Ética em jogo

Câmara pode dar às indústrias farmacêuticas o controle dos testes com humanos

Além de vago quanto aos direitos dos pacientes, projeto prestes a ser votado tira as pesquisas clínicas do controle do comitê de ética vinculado ao Conselho Nacional de Saúde

Emin Baycan/CC.0/Unsplash
Emin Baycan/CC.0/Unsplash
Segundo pesquisadores, o atual sistema tem experiência de duas décadas e tornou-se referência nacional e internacional na regulação social da ética em pesquisa clínica

São Paulo – A Câmara dos Deputados deverá votar nesta próxima semana o Projeto de Lei (PL) 7.082/17, já aprovado no Senado, que institui o Sistema Nacional de Ética em Pesquisa Clínica. Na última segunda-feira (18), os deputados aprovaram requerimento para regime de urgência de uma proposta que, sob o pretexto de regulamentar a pesquisa clínica com seres humanos no Brasil, definindo princípios éticos entre o patrocinador dos testes, pesquisadores e pacientes, na prática transfere essa responsabilidade de um comitê vinculado ao Conselho Nacional de Saúde (CNS) para o controle da indústria farmacêutica.

O que pode parecer um avanço é visto com muita preocupação pelo próprio CNS. Isso porque o projeto substitutivo, apresentado pelo relator, deputado Hiram Gonçalves (PP-RR), retira mais da metade (55%) da participação dos Comitês de Ética e Pesquisa (CEP) na Comissão Nacional de Ética em Pesquisa (Conep) das decisões sobre testes clínicos com humanos.

Alex Ferreira/Ag. Câmara
Hiram Gonçalves (PP-RR) (Foto: Alex Ferreira/AG. Câmara)

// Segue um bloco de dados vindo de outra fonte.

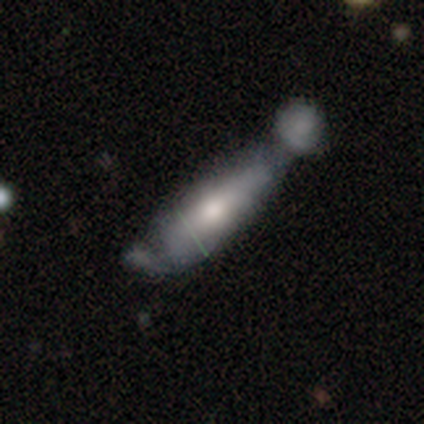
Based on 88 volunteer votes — Overall: smooth (51%; featured or disk 41%). How rounded: cigar-shaped (69%). Merging: merger (58%; minor disturbance 20%).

Além disso, reduz expressivamente a representação dos usuários e do CNS. Em seu lugar, entram representantes de órgãos governamentais, com indicação política. E a coordenação da Conep passará a ser exercida pelo titular da Secretaria de Ciência, Tecnologia, Inovação e Insumos Estratégicos (SCTIE), do Ministério da Saúde, também de indicação política.

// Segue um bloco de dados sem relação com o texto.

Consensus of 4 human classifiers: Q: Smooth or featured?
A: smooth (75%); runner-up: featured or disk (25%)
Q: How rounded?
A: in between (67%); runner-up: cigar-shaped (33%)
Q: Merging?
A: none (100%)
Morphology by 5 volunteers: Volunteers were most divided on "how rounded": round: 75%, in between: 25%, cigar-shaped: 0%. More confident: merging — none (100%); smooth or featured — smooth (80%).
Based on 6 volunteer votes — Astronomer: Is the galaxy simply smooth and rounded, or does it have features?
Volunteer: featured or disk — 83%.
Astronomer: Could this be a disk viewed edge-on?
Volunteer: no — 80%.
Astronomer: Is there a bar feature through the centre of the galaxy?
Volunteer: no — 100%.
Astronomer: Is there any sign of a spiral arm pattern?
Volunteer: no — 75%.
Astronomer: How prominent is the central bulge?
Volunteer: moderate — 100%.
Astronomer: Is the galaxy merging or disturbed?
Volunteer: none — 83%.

Hiram Gonçalves é também relator do PL 7.419/2006, que tramita na Câmara, que blinda os planos de saúde contra multas derivadas de negativas de cobertura e é apontado como o maior retrocesso da história para o mercado de saúde suplementar. O projeto prevê, por exemplo, a redução de coberturas, e criação de barreiras para a concessão de liminares aos pacientes, nos casos de judicialização.

Mais retrocessos

O projeto também é vago quanto às prerrogativas dos laboratórios patrocinadores e os direitos dos participantes das pesquisas clínicas. E as alterações propostas na estrutura do sistema têm como objetivo tirar a independência da Conep, “substituindo-a por um modelo atrelado aos interesses mercadológicos”, conforme alerta nota do CNS.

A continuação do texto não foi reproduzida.